E antes que eu pudesse falar dos fatos que haviam me levado a tal decisão, fui interrompido com um discurso sincero desta senhora:
- Não vou enrolar você! O negócio aqui é venda de vagas.
Estas palavras foram como um tiro no meu peito , mas confesso que por haver buscado informações em pessoas que haviam se transferido , e visto que todas o haviam conseguido por meios ilícitos , não foi nenhuma surpresa. Mas , perguntei-lhe:
- E a transferência?
M., sorrindo , respondeu-me:
-Transferência é quase impossível. A não ser que você tenha um conhecimento forte no Brasil, você o tem??
Sem ter o que responder , fiquei calado. E ela após abrir a gaveta de sua mesa e sacar uma lista de duas páginas , falou:
- Aqui tenho a lista de faculdades que você poderá ingressar, é só escolher e pagar.
Ao ler tal lista contei aproximadamente 30 faculdades privadas de vários lugares do Brasil, havia uma tabela com o nome das instituições de ensino , quantidade de vagas disponíveis para compra, localização e o preço cobrado.
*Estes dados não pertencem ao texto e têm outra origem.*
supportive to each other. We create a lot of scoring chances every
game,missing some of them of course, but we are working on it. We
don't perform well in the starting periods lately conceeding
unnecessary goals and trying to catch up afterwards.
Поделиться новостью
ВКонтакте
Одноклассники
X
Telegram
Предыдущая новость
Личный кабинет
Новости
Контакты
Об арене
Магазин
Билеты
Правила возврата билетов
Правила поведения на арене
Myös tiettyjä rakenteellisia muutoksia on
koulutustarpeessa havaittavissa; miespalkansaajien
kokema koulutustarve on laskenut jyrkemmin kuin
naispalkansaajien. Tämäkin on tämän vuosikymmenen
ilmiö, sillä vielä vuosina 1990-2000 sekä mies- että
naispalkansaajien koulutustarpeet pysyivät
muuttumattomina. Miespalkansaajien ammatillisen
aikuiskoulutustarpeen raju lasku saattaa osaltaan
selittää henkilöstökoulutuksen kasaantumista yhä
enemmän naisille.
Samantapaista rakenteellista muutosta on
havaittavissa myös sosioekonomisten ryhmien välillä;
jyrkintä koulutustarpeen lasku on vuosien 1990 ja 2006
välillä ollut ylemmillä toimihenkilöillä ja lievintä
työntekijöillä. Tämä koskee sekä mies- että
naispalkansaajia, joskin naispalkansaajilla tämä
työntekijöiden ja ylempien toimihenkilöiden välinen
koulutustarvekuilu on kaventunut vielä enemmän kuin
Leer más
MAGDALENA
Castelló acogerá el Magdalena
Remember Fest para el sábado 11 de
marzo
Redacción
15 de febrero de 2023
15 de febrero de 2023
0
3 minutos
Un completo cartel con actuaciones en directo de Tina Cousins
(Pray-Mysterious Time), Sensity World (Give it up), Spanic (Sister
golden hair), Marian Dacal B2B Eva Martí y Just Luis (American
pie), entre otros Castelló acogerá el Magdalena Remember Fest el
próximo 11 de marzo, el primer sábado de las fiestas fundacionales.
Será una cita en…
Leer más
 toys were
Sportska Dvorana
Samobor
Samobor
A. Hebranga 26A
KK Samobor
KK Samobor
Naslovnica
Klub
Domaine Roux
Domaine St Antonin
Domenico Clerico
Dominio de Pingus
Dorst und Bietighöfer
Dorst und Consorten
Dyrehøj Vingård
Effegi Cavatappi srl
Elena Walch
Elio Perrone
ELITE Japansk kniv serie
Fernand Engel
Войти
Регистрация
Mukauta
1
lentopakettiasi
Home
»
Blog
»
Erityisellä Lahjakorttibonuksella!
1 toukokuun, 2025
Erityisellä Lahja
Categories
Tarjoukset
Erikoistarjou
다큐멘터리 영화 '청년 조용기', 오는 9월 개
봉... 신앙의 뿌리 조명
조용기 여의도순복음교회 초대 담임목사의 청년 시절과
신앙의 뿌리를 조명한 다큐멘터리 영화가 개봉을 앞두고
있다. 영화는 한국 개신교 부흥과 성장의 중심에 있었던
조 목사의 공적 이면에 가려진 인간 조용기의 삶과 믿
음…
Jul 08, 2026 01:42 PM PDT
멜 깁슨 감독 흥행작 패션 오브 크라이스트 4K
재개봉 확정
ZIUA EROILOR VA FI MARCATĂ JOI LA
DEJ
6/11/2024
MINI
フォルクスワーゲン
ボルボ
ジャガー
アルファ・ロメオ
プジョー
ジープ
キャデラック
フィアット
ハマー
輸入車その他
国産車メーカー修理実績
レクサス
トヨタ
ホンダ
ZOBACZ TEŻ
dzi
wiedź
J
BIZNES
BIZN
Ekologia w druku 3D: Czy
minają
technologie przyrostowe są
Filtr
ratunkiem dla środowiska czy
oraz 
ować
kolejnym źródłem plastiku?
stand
Os valores variavam de R$ 30000,00 a R$ 60000,00, algumas necessitavam a presença do candidato no dia do exame de ingresso, outras , nem isso. Escolhi uma faculdade do meu estado, e lhe interroguei a respeito da confiabilidade do processo, M. me explicou, dizendo:
- É 100% garantido, inclusive, você só paga depois que fizer a matricula.
Insisti em saber como funcionava o " esquema", e ela me disse:
- Pode ficar tranquilo , pois todos ganham: eu, a faculdade e um intermediário , por isso é tão garantido. Tanto que tenho muita gente que já está estudando em varias destas universidades.
Impactado com a situação, despedi-me de M. e fiquei de dar-lhe uma resposta nas próximas 24 horas.
Ao chegar em casa e dormir durante 1 hora- estava emocionalmente muito abalado- pensei e tomei uma decisão, a de abandonar tudo.
Desde este momento, comecei a perceber que o sonho de estudar medicina havia me levado a colocar minha honra sob prova, e eu confesso que quase vacilei. Nos dias subsequentes a este episódio , caí em depressão , mas tinha a certeza que não iria corromper-me a troco de nada. Posso estudar qualquer outra profissão, desde que seja de forma digna e honesta. Ao contar da minha decisão a outros brasileiros que estavam estudando em Buenos Aires , fui repreendido, e sempre me alertavam pelos benefícios financeiros que a medicina poderia me trazer em comparação a qualquer outra profissão. Com isto , reafirmo que a esmagadora maioria dos que deixam o Brasil rumo aos países vizinhos em busca de um diploma de médico não o fazem por vocação ,e sim por ambição. Deixei a Argentina e a vontade de ser médico, permitindo-me descobrir dentro de mim novos dons e a alegria de poder caminhar com a cabeça erguida no meu pais , sem ser um fugitivo, um exilado, sentimento que nenhum valor pode comprar.